Bitcoin has Bitcoin Improvement Proposals (BIP) which are submitted by anyone from the public for review before undergoing a lengthy acceptance or rejection process. In Ethereum, the equivalent is commonly known as an Ethereum Request for Comments (ERC). A well known example, ERC20, is the suggested standard for token exchange and is of course the 20th ERC. Most BIPs and ERCs fail to get anywhere but BIP39 did succeed and explains how the seed phrase mnemonic works. The Ethereum community has a history of borrowing good ideas from Bitcoin and as such the standard now applies in both.
So let’s dive into how BIP39 works:
You start with a dictionary of 2048 words. The first 4 letters of each word must be unique. That is, no other word in the dictionary can start with those same 4 letters. This allows you to store a seed phrase that looks like
sexy doge manbearpig house
sexy doge manb hous
The dictionary is ordered and indexed like
1 | Abacus
2 | Alabaster
3 | Albania
2048 | Zoology
By convention the world uses the same dictionary. This just makes compatibility between wallets easier to maintain but if you want to be all Satoshi about your security, you can make your own unique list and write wallets that cater to that list if you like.
The next step is to have a random number generator which spits out numbers between 1 and 2048. This is fairly trivial in computer science and the geniuses that be chose a reliably random and well known algorithm for the job.
So now you generate 12 numbers which correspond to your 12 words using the dictionary.

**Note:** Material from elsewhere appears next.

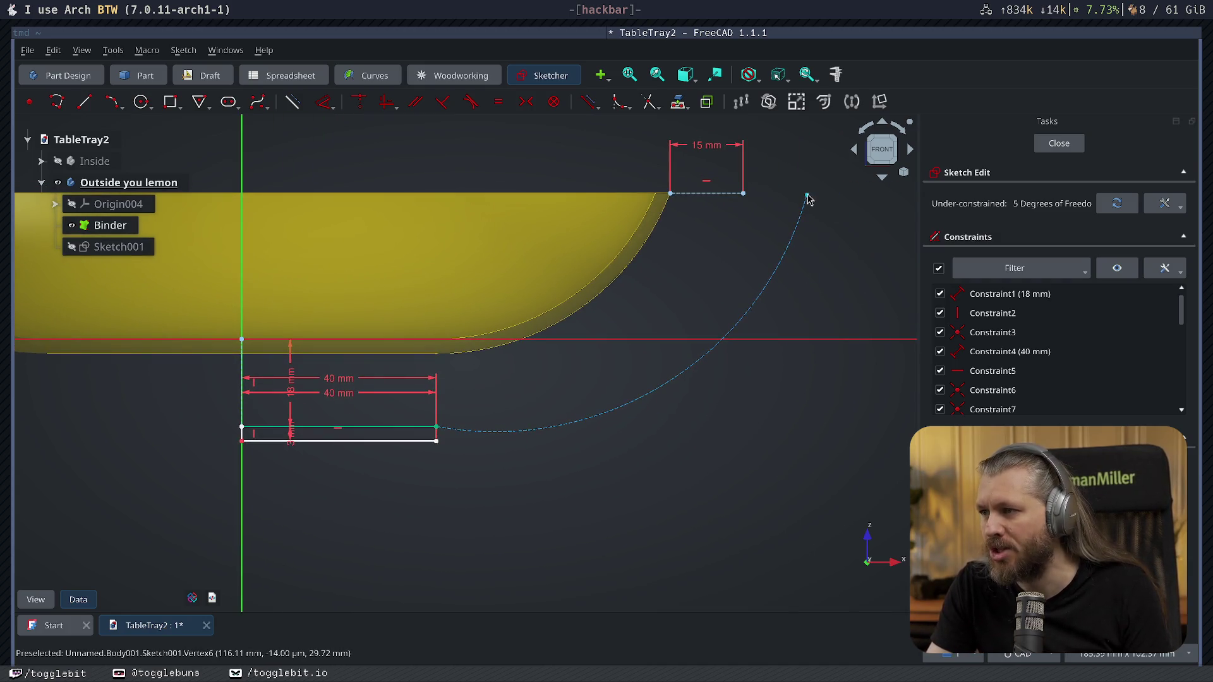
Make the arc end coincide with the 15 mm line's end and turn the arc into normal geometry.
{"action": "left_click", "coordinate": [743, 196]}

Prior to BIP39, BIP32 established a new standard of private-public key generation known as hierarchical deterministic (HD) wallets. The concept behind it is far less intimidating than the word choice. The magic of HD is that you generate a master private key which you can put through an algorithm that generates another unique private key. You can then use this second private key to generate yet more private keys. Each private key can be put through (yet another) algorithm to produce its corresponding public key. I’m not sure how many of these successive key-pairs you can generate from one master key but I think each master key can spawn about 2 billion.
Putting it all together
The mnemonic phrase you have written down can be backward converted to a list of numbers between 1 and 2048 using the dictionary. The words are simply there to make it easier for humans to understand and convey over the phone (for those who don’t believe the NSA exists). So our list of
dove lumber quote board young robust kit invite plastic regular skull historywill be converted to something like101 900 1781 62 568 123 88 1322 1099 1544 666 finally you just bunch that all together as one long string to form a unique string of numbers:10190017816256812388132210991544666
Using a special algorithm, you can convert that final string into a master private key used in the HD wallets. You can then spawn a huge new list of private-public key pairs as desired. You probably only need 1 but Satoshi suggested using a new key pair for every transaction. This standard makes that way easier than ever before. All you need is 12 words, your master key to (almost) endless key pairs.
Personally I use a single key phrase to generate 10 unique addresses which I load with fake ether and use to test my smart contracts locally but I imagine merchants and exchanges take full advantage of the flexibility and ease of use of this system of key storage and generation.